Almost immediately, the word of command and the rattle of arms warned us that the battalion was about to march. We only had the time to pay and to lay hold of the horses' bridles.

It was pleasant weather for walking—neither too much sun nor too much shade; fine autumn weather.

And since, in comparing the Germans with our own soldiers as to their marching powers, I have often thought that they never would have reached Paris but for our railroads. Their infantry are just as conspicuous for their slowness and their heaviness as their cavalry are for their swiftness and activity. These people are splay-footed, and they cannot keep up long. When they are running, their clumsy boots make a terrible clatter; which is perhaps the reason why they wear them: they encourage each other by this means, and imagine they dismay the enemy. A single company of theirs makes more noise than one of our regiments. But they soon break out in a perspiration, and their great delight is to get up and have a ride.

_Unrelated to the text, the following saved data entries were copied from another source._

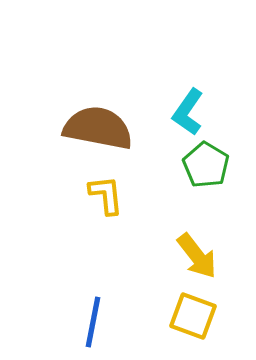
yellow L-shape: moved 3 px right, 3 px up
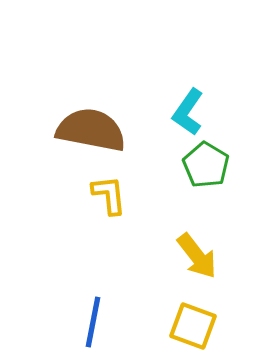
brown semicircle: moved 7 px left, 2 px down
yellow L-shape: moved 3 px right
yellow square: moved 10 px down
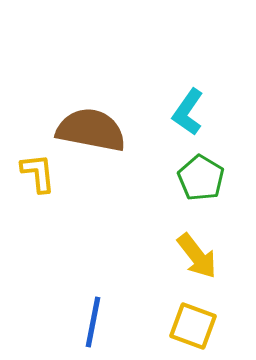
green pentagon: moved 5 px left, 13 px down
yellow L-shape: moved 71 px left, 22 px up
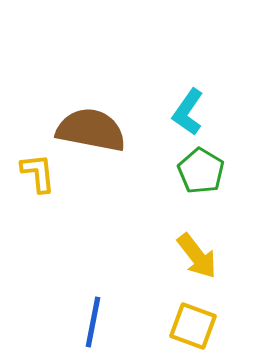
green pentagon: moved 7 px up
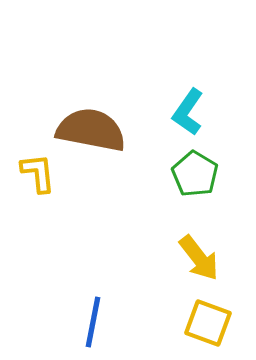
green pentagon: moved 6 px left, 3 px down
yellow arrow: moved 2 px right, 2 px down
yellow square: moved 15 px right, 3 px up
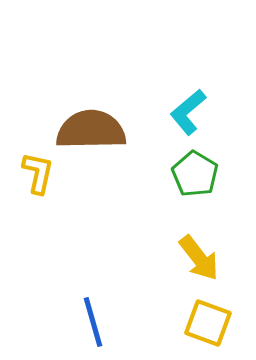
cyan L-shape: rotated 15 degrees clockwise
brown semicircle: rotated 12 degrees counterclockwise
yellow L-shape: rotated 18 degrees clockwise
blue line: rotated 27 degrees counterclockwise
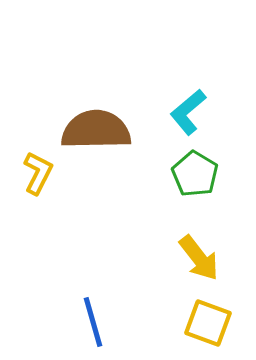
brown semicircle: moved 5 px right
yellow L-shape: rotated 15 degrees clockwise
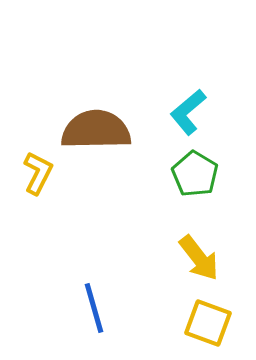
blue line: moved 1 px right, 14 px up
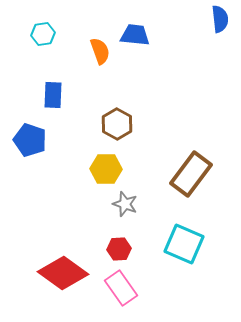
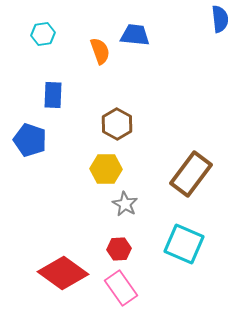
gray star: rotated 10 degrees clockwise
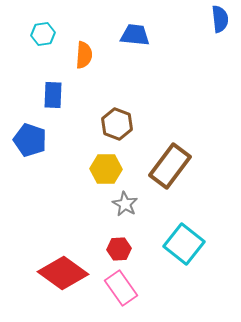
orange semicircle: moved 16 px left, 4 px down; rotated 24 degrees clockwise
brown hexagon: rotated 8 degrees counterclockwise
brown rectangle: moved 21 px left, 8 px up
cyan square: rotated 15 degrees clockwise
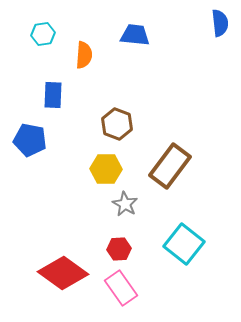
blue semicircle: moved 4 px down
blue pentagon: rotated 8 degrees counterclockwise
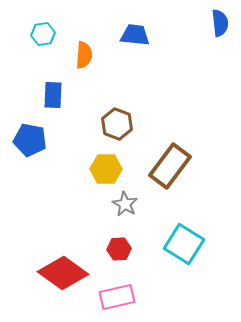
cyan square: rotated 6 degrees counterclockwise
pink rectangle: moved 4 px left, 9 px down; rotated 68 degrees counterclockwise
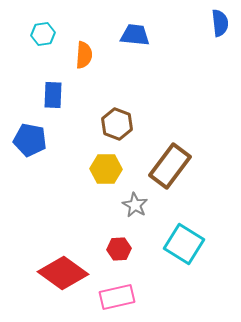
gray star: moved 10 px right, 1 px down
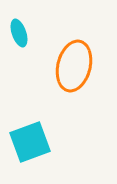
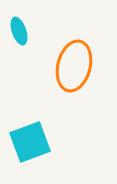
cyan ellipse: moved 2 px up
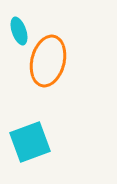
orange ellipse: moved 26 px left, 5 px up
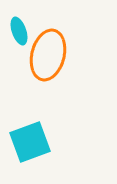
orange ellipse: moved 6 px up
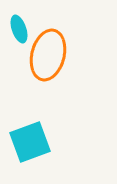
cyan ellipse: moved 2 px up
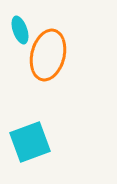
cyan ellipse: moved 1 px right, 1 px down
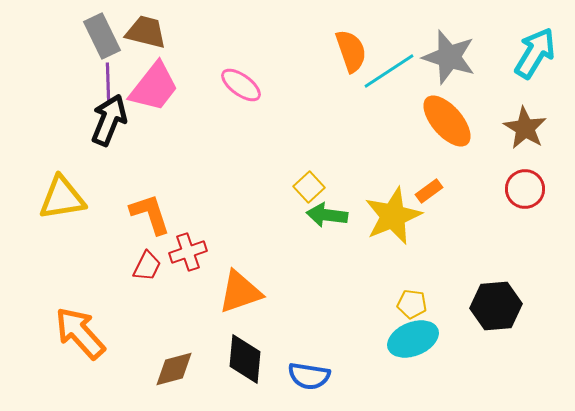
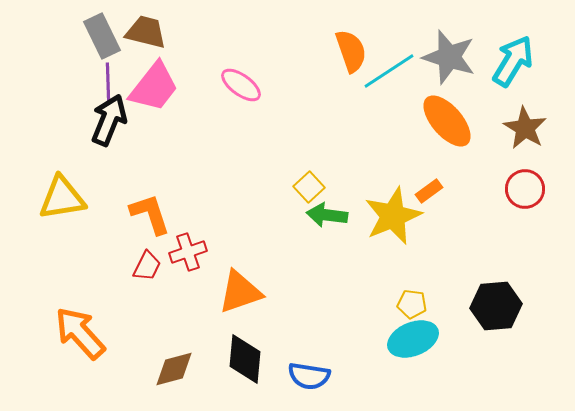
cyan arrow: moved 22 px left, 8 px down
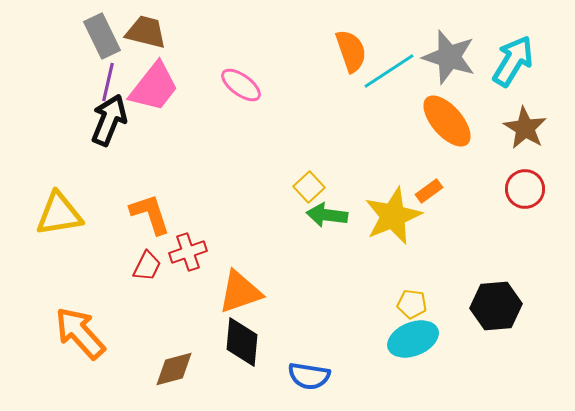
purple line: rotated 15 degrees clockwise
yellow triangle: moved 3 px left, 16 px down
black diamond: moved 3 px left, 17 px up
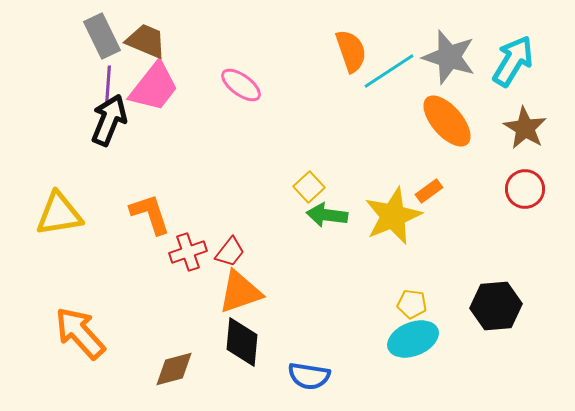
brown trapezoid: moved 9 px down; rotated 9 degrees clockwise
purple line: moved 3 px down; rotated 9 degrees counterclockwise
red trapezoid: moved 83 px right, 14 px up; rotated 12 degrees clockwise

Toward evening, by five o'clock, we had only gone about three leagues from Droulingen, when, instead of continuing on their way, the commander gave the battalion orders to turn out of it into a parish road on the left. Whether it was to avoid the lodgings by the way, which were all exhausted, or for some other reason, I cannot say.

Seeing this, I ran to the commanding officer in the greatest distress.

"But in the name of heaven, captain," said I, "are you not going on to Sarreguemines? We are fathers of families; we have wives and children! You promised that at Sarreguemines we might unload and return home."

George was coming, too, to complain; but he had not yet reached us, when the commander, from on horseback, roared at us with a voice of rage: "Will you return to your carts, or I will have you beaten till all is blue? Will you make haste back?"

Then we returned to take hold of our bridles, with our heads hanging down. Three hours after, at nightfall, we came into a miserable village, full of small crosses along the road, and where the people had nothing to give us; for famine had overtaken them.

We had scarcely halted, when a convoy of bread, meat, and wine arrived, escorted by a few hussars. No doubt it came from Alberstoff. Every soldier received his ration, but we got not so much as an onion: not a crust of bread—nothing—nor our horses either.

That night George and I alone rested under the shelter of a deserted smithy, while the Prussians were asleep in every hut and in the barns, and the sentinels paced their rounds about our carts, with their muskets shouldered; we began to deliberate what we ought to do.